## WRITTEN REQUEST A
Answer these questions about the CuTe DSL changelog:
(i) What release date is listed for version 4.2.0?
(ii) Which new API is named as the replacement for make_fragment?
(iii) What was added for allocating tensor memory?

## EXCERPTED PASSAGE

Changelog for CuTe DSL API changes#

4.3.0 (2025-10-07)#

  • Debuggability improvements: - Supported source location tracking for DSL APIs - Supported dumping PTX and SASS code

  • Remove deprecated cutlass.<arch>_utils.SMEM_CAPACITY["<arch_str>"] and cutlass.utils.ampere_helpers

  • Support calling nested functions without capturing variables inside dynamic control flow

  • Replace usage of cute.arch.barrier in examples with corresponding APIs in pipeline - Use pipeline.sync for simple cases like synchronizing the whole CTA - Use pipeline.NamedBarrier to customize barriers with different participating threads and barrier id

  • Added new APIs repeat and repeat_as_tuple

  • Added new APIs make_rmem_tensor to replace make_fragment with better naming

  • Added new APIs make_rmem_tensor_like which create rmem tensor from a tensor using the same shape with compact col-major strides

  • Added TmemAllocator for allocating tensor memory

  • Updated SmemAllocator.allocate to support allocation of a single scalar value

  • Fixed TensorSSA.reduce to support static value as initial value

  • Updated docstring for following APIs to be more concise and easier to understand: - make_layout_tv - is_static - PipelineAsync - SmemAllocator

  • Fixed documentation for pipeline, utils and cute.math

4.2.0 (2025-09-10)#

  • Added back cute.make_tiled_copy per the request from community

  • Added support for explicit and implicit broadcast in TensorSSA - cutlass.cute.TensorSSA: support broadcast_to and implicit broadcasting for binary operations.

## Data records
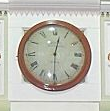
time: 12:30
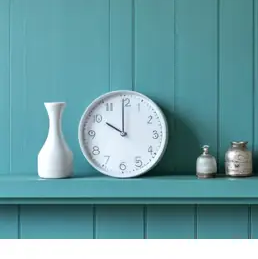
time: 10:00
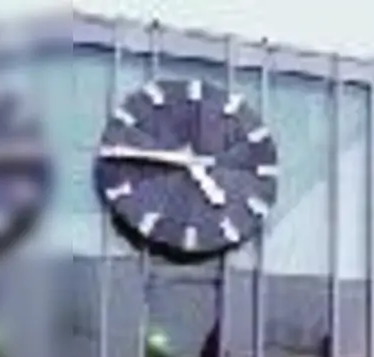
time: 4:44
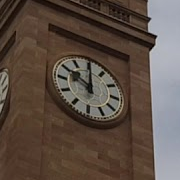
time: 10:00
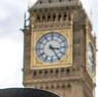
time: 3:24
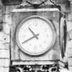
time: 10:40
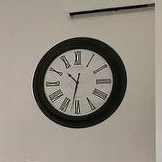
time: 10:32
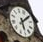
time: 6:10
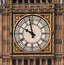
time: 9:57
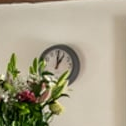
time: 12:59
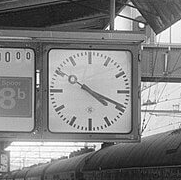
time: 4:19
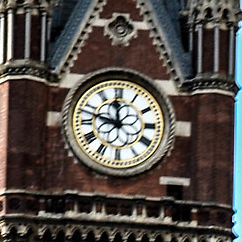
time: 11:47
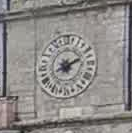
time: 8:11
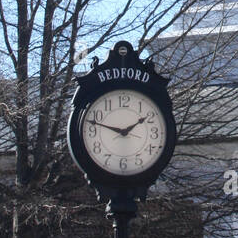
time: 1:47
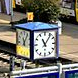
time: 11:06
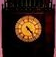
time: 4:23
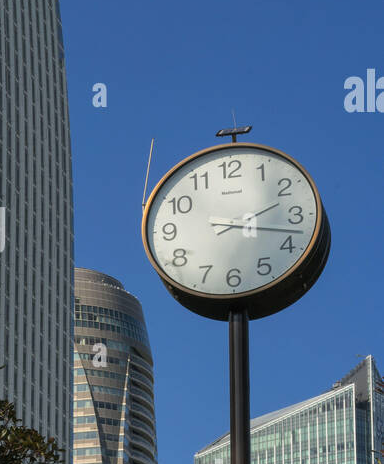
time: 2:17
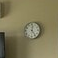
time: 12:23
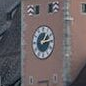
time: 1:13
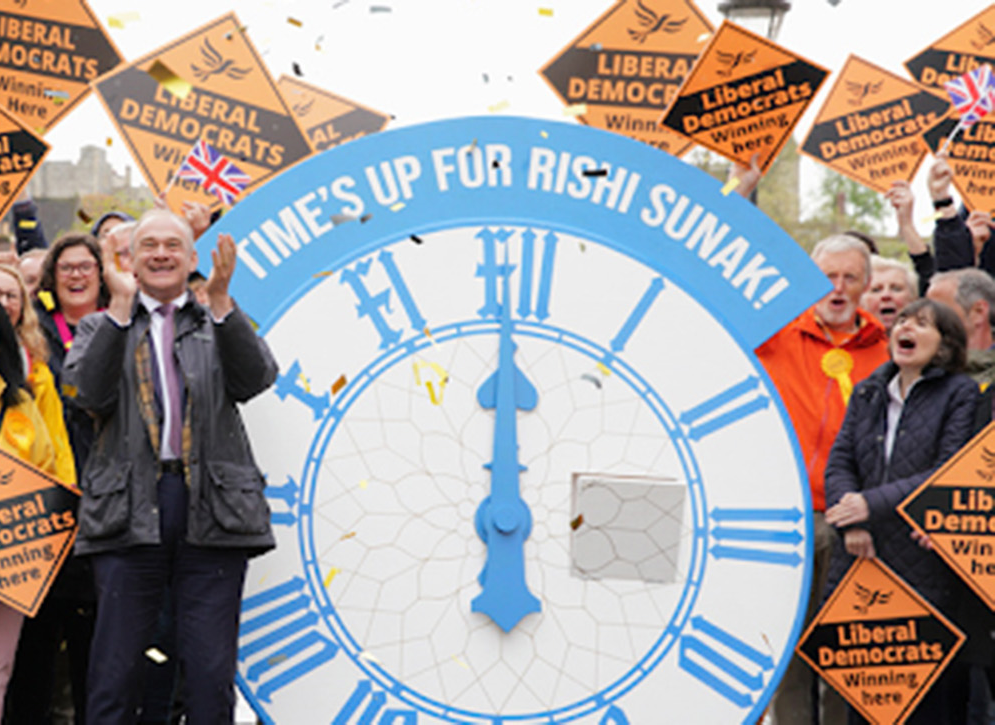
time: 5:59
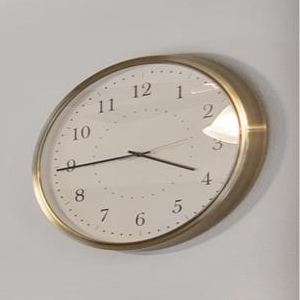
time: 3:44
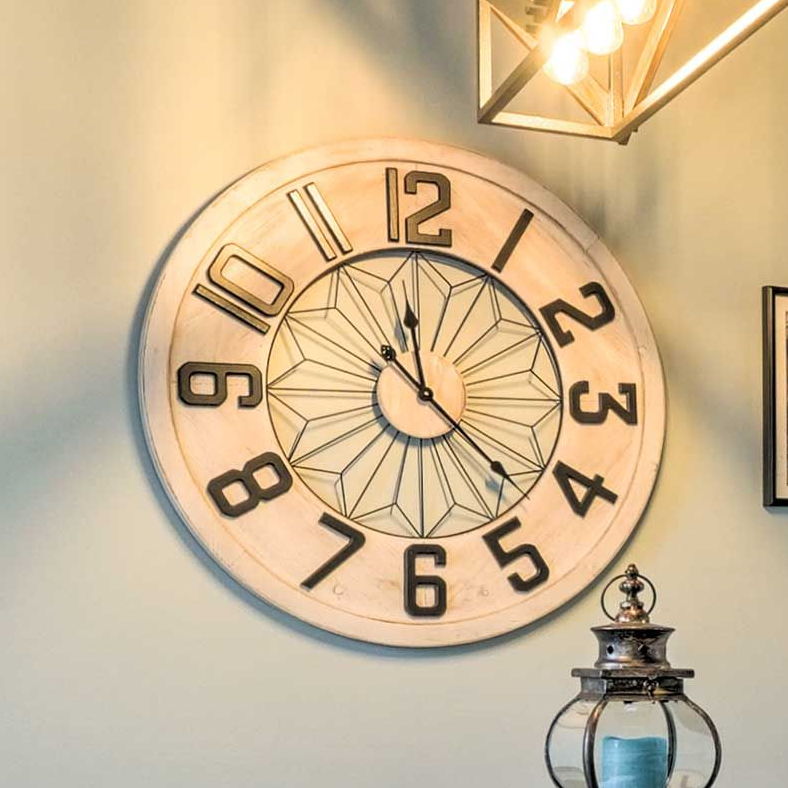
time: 12:22
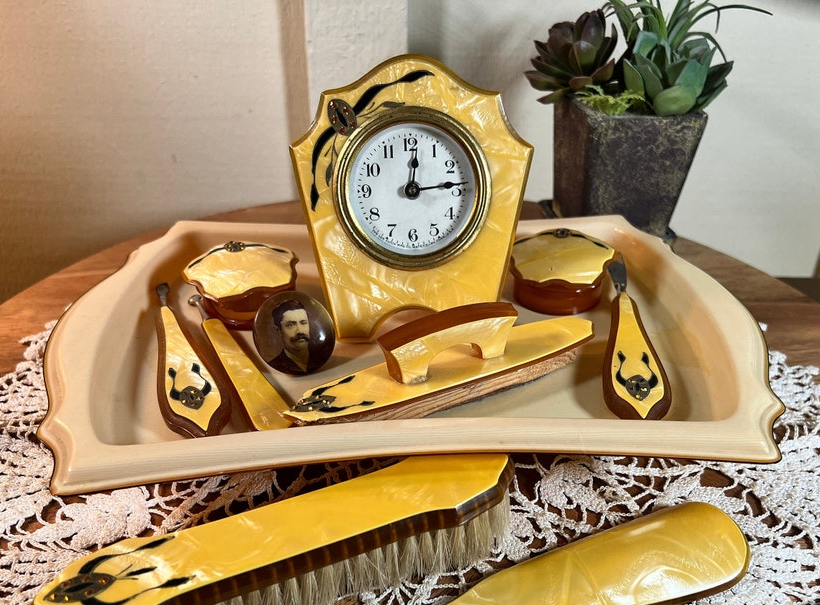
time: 12:14
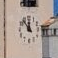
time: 11:53
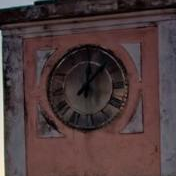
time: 12:07
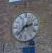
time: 2:37
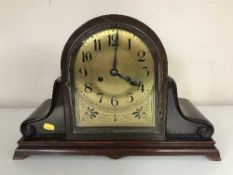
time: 4:01
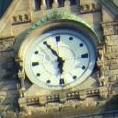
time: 5:54
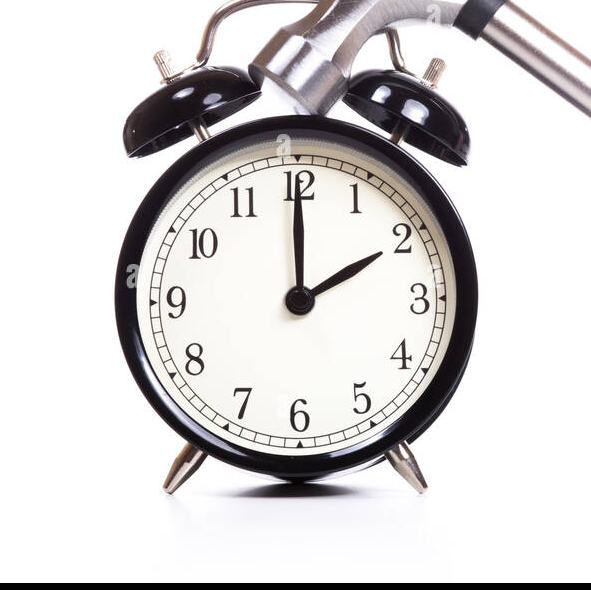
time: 2:00
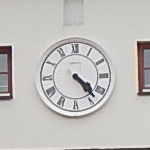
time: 4:23
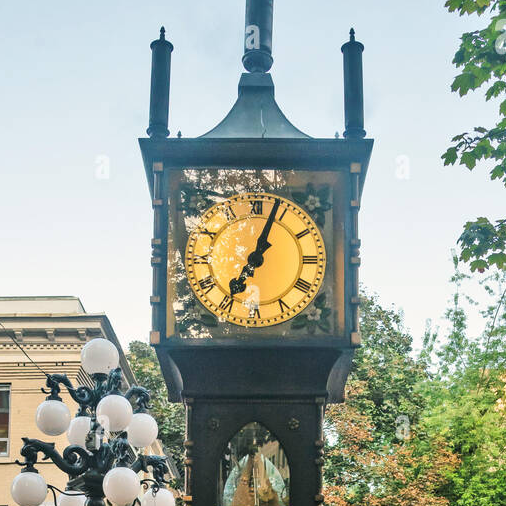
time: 7:03
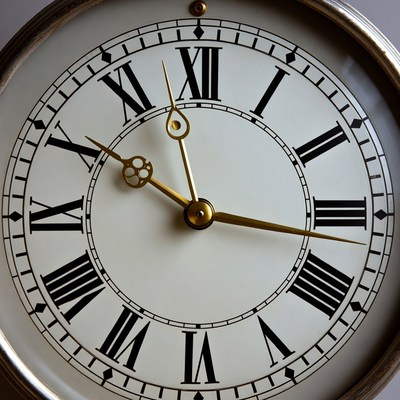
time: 10:16
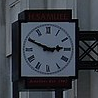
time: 2:49
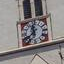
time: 11:37
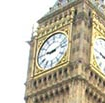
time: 9:12
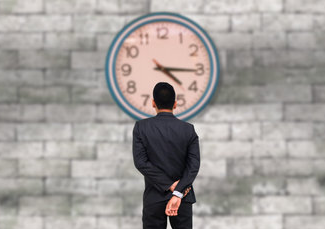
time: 4:15
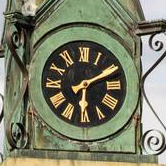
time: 6:10
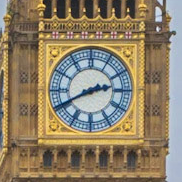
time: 2:40
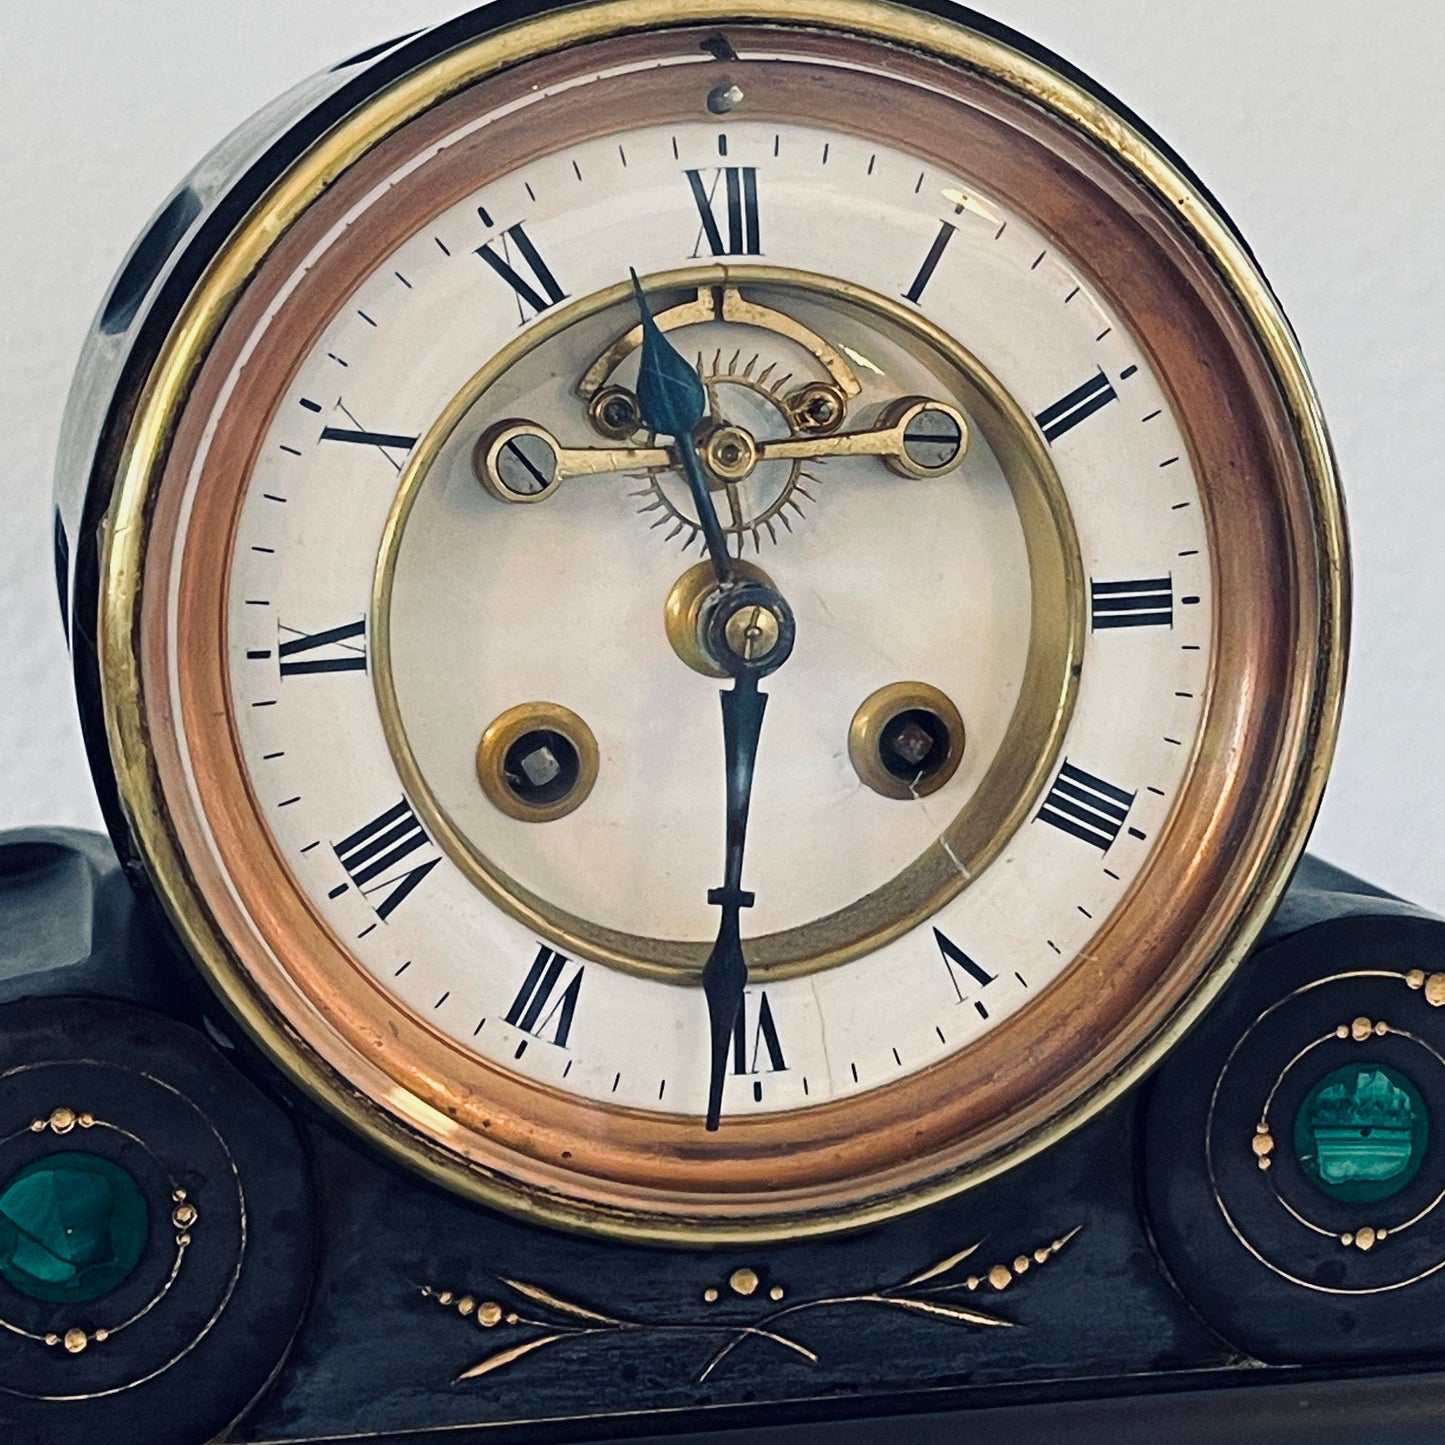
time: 11:30
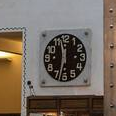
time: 11:32
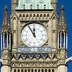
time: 11:54
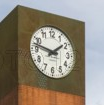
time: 1:47
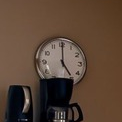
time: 5:00
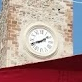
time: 1:41
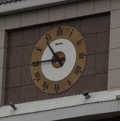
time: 10:45
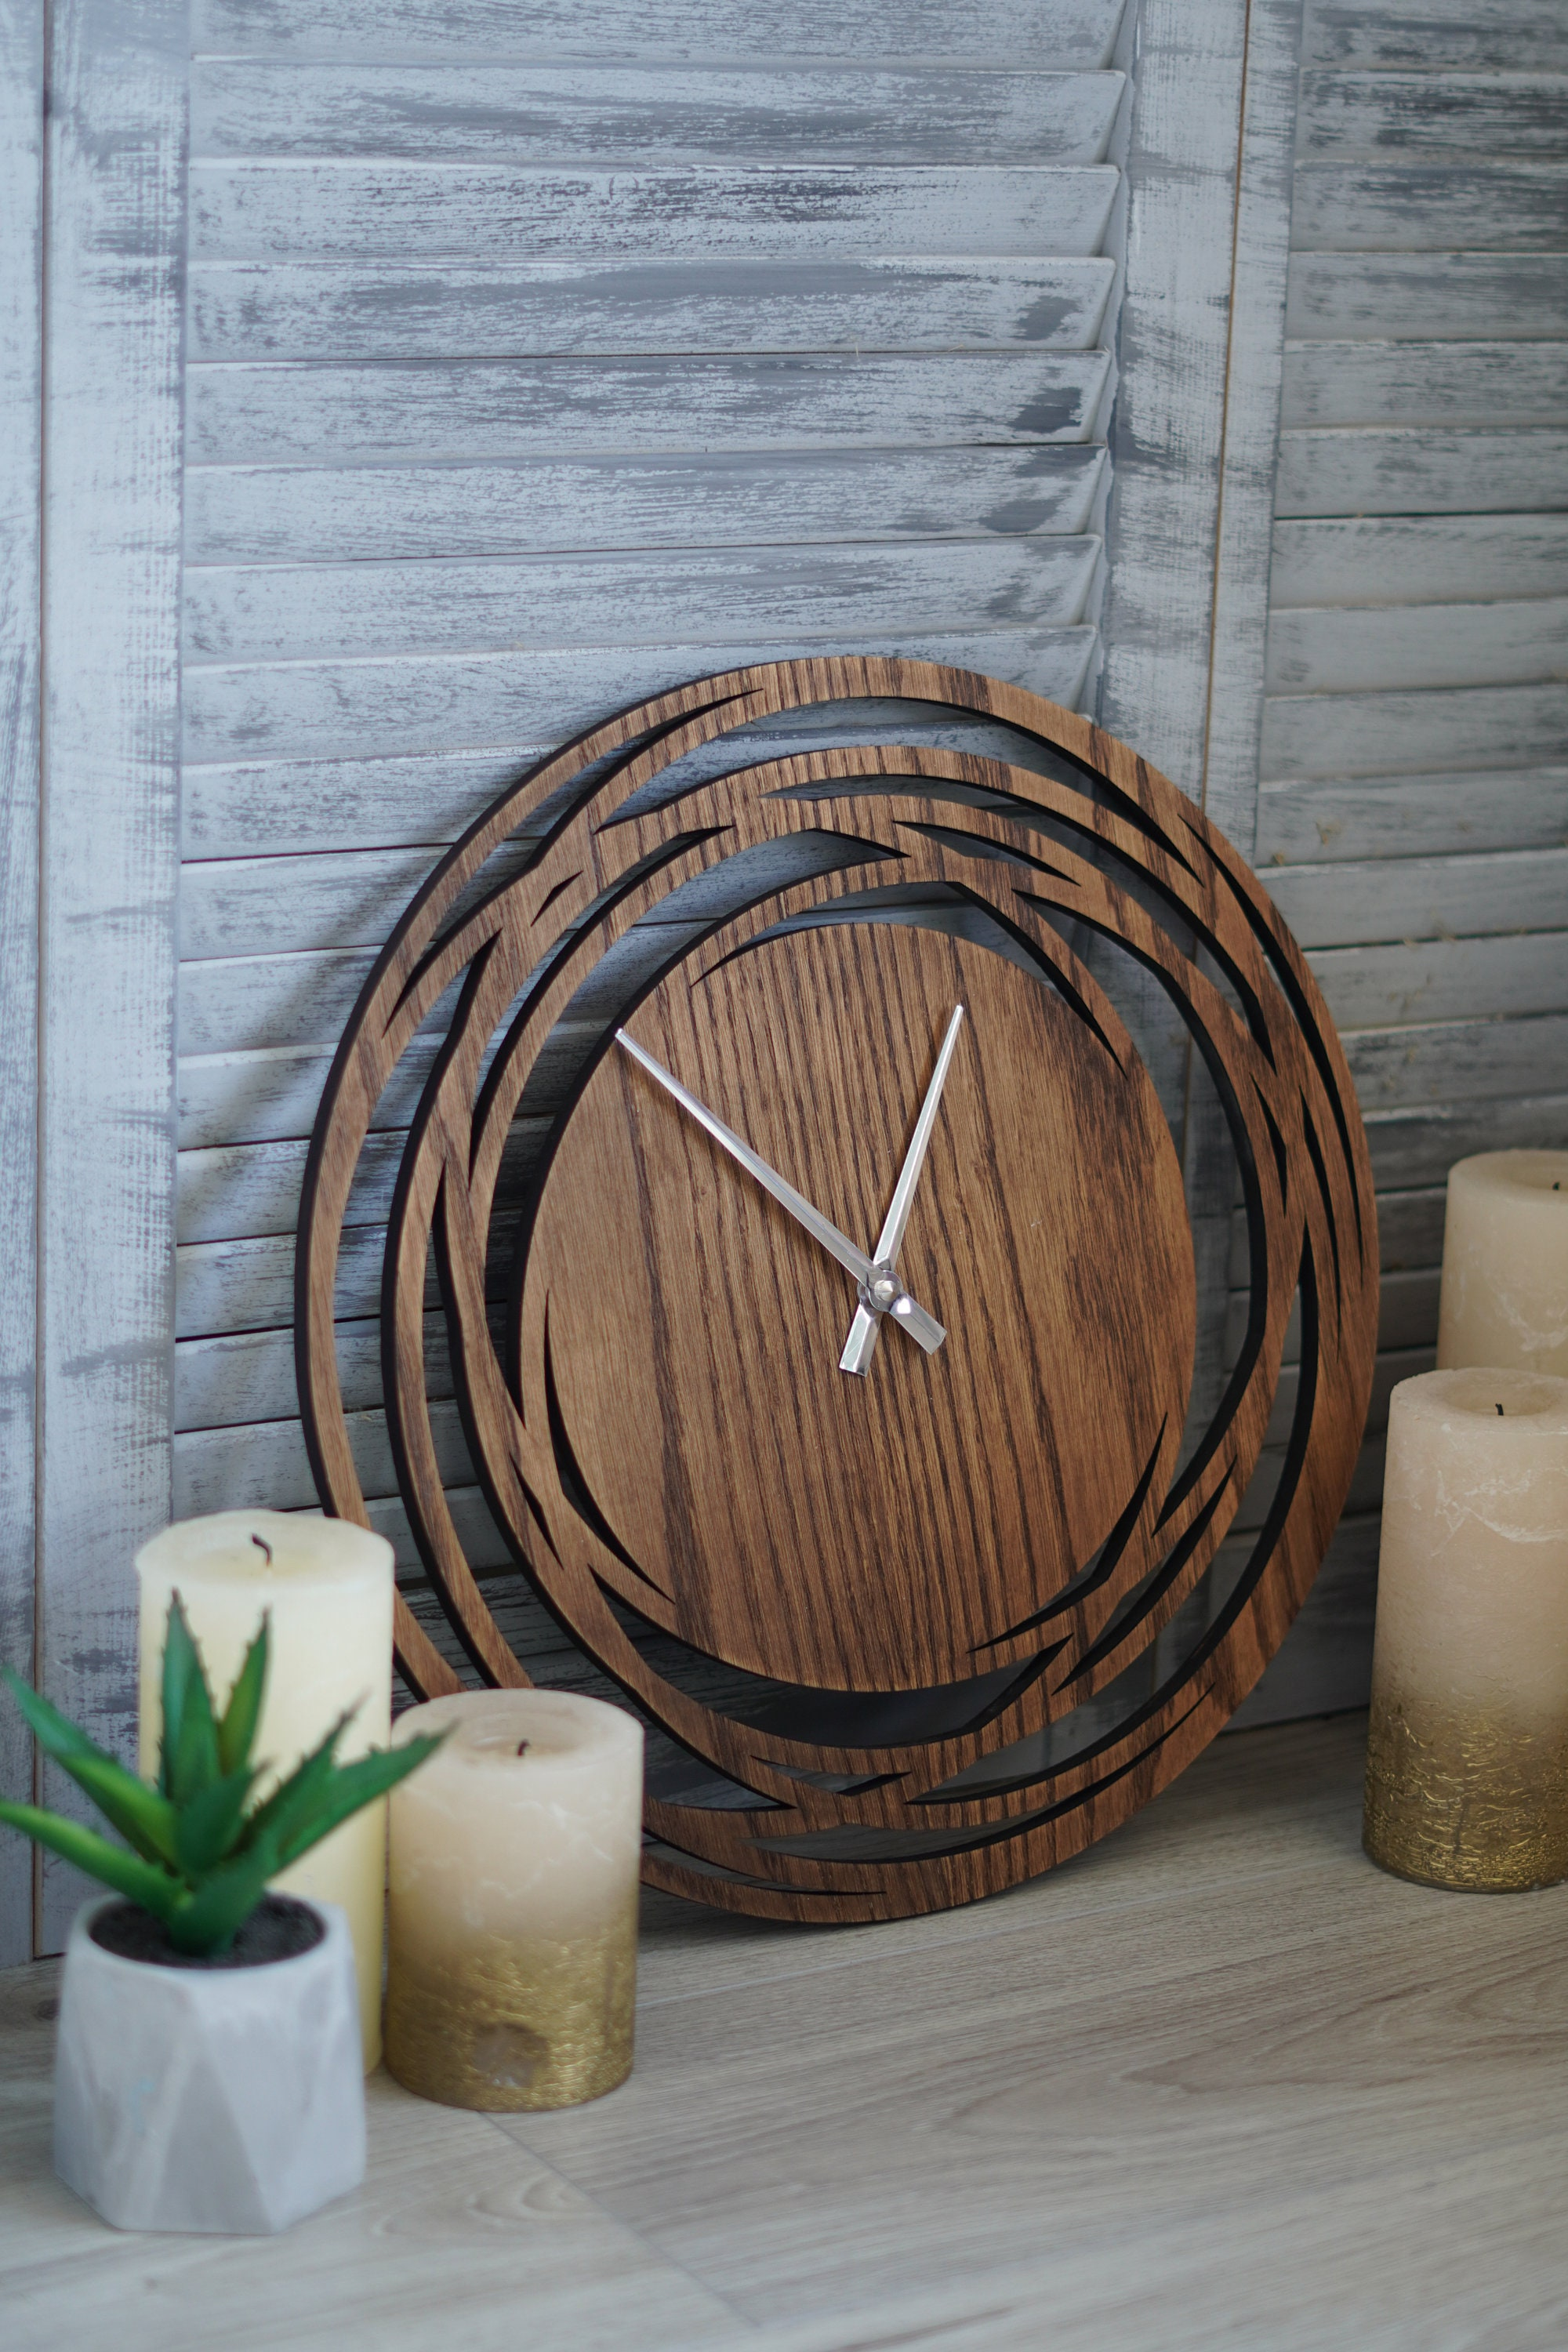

## WRITTEN REQUEST B
Retype the listing exactly, from the line that contains "time: 12:23" through the end of the listing, both included, and leave out the pictures.

## WRITTEN SOLUTION A
(i) 2025-09-10
(ii) make_rmem_tensor
(iii) TmemAllocator

## WRITTEN SOLUTION B
time: 12:23
time: 1:13
time: 5:59
time: 3:44
time: 12:22
time: 12:14
time: 11:53
time: 12:07
time: 2:37
time: 4:01
time: 5:54
time: 2:00
time: 4:23
time: 7:03
time: 10:16
time: 2:49
time: 11:37
time: 9:12
time: 4:15
time: 6:10
time: 2:40
time: 11:30
time: 11:32
time: 11:54
time: 1:47
time: 5:00
time: 1:41
time: 10:45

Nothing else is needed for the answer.